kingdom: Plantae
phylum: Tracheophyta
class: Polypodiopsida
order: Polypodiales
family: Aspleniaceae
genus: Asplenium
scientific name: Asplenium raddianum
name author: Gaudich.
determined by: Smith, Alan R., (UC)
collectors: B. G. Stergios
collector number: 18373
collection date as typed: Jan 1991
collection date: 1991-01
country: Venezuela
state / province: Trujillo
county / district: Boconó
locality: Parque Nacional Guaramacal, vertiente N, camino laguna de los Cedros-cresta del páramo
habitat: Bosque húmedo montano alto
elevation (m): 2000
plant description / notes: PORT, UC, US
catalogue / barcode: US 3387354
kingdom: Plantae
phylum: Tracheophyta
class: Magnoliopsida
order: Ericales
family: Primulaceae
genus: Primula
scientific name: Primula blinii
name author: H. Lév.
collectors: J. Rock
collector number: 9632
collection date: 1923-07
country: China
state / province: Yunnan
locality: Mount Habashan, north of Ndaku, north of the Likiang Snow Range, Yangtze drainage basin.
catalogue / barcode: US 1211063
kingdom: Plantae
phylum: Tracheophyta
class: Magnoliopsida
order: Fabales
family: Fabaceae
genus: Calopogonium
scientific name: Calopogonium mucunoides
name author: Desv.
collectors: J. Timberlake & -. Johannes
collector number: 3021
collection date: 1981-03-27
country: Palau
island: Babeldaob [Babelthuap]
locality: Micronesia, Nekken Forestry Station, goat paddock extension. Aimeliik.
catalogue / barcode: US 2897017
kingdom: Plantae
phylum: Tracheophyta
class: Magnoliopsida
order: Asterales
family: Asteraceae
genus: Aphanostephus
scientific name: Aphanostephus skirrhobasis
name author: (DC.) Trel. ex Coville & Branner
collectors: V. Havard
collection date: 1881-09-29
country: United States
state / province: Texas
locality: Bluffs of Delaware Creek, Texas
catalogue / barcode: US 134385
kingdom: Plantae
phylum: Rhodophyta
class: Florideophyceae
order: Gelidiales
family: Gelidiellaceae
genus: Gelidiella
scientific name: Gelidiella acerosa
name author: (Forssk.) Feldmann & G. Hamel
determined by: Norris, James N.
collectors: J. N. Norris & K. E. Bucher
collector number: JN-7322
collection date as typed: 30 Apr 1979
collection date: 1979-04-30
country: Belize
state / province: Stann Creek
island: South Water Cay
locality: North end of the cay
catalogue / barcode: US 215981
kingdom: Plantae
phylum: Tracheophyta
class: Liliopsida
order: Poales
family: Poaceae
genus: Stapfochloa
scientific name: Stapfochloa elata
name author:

• **PROMPT**: Turn every line of the rows above into a single numbered list, skipping any blank lines.

• **TASK RESULT**:
1. kingdom: Plantae
2. phylum: Tracheophyta
3. class: Polypodiopsida
4. order: Polypodiales
5. family: Aspleniaceae
6. genus: Asplenium
7. scientific name: Asplenium raddianum
8. name author: Gaudich.
9. determined by: Smith, Alan R., (UC)
10. collectors: B. G. Stergios
11. collector number: 18373
12. collection date as typed: Jan 1991
13. collection date: 1991-01
14. country: Venezuela
15. state / province: Trujillo
16. county / district: Boconó
17. locality: Parque Nacional Guaramacal, vertiente N, camino laguna de los Cedros-cresta del páramo
18. habitat: Bosque húmedo montano alto
19. elevation (m): 2000
20. plant description / notes: PORT, UC, US
21. catalogue / barcode: US 3387354
22. kingdom: Plantae
23. phylum: Tracheophyta
24. class: Magnoliopsida
25. order: Ericales
26. family: Primulaceae
27. genus: Primula
28. scientific name: Primula blinii
29. name author: H. Lév.
30. collectors: J. Rock
31. collector number: 9632
32. collection date: 1923-07
33. country: China
34. state / province: Yunnan
35. locality: Mount Habashan, north of Ndaku, north of the Likiang Snow Range, Yangtze drainage basin.
36. catalogue / barcode: US 1211063
37. kingdom: Plantae
38. phylum: Tracheophyta
39. class: Magnoliopsida
40. order: Fabales
41. family: Fabaceae
42. genus: Calopogonium
43. scientific name: Calopogonium mucunoides
44. name author: Desv.
45. collectors: J. Timberlake & -. Johannes
46. collector number: 3021
47. collection date: 1981-03-27
48. country: Palau
49. island: Babeldaob [Babelthuap]
50. locality: Micronesia, Nekken Forestry Station, goat paddock extension. Aimeliik.
51. catalogue / barcode: US 2897017
52. kingdom: Plantae
53. phylum: Tracheophyta
54. class: Magnoliopsida
55. order: Asterales
56. family: Asteraceae
57. genus: Aphanostephus
58. scientific name: Aphanostephus skirrhobasis
59. name author: (DC.) Trel. ex Coville & Branner
60. collectors: V. Havard
61. collection date: 1881-09-29
62. country: United States
63. state / province: Texas
64. locality: Bluffs of Delaware Creek, Texas
65. catalogue / barcode: US 134385
66. kingdom: Plantae
67. phylum: Rhodophyta
68. class: Florideophyceae
69. order: Gelidiales
70. family: Gelidiellaceae
71. genus: Gelidiella
72. scientific name: Gelidiella acerosa
73. name author: (Forssk.) Feldmann & G. Hamel
74. determined by: Norris, James N.
75. collectors: J. N. Norris & K. E. Bucher
76. collector number: JN-7322
77. collection date as typed: 30 Apr 1979
78. collection date: 1979-04-30
79. country: Belize
80. state / province: Stann Creek
81. island: South Water Cay
82. locality: North end of the cay
83. catalogue / barcode: US 215981
84. kingdom: Plantae
85. phylum: Tracheophyta
86. class: Liliopsida
87. order: Poales
88. family: Poaceae
89. genus: Stapfochloa
90. scientific name: Stapfochloa elata
91. name author:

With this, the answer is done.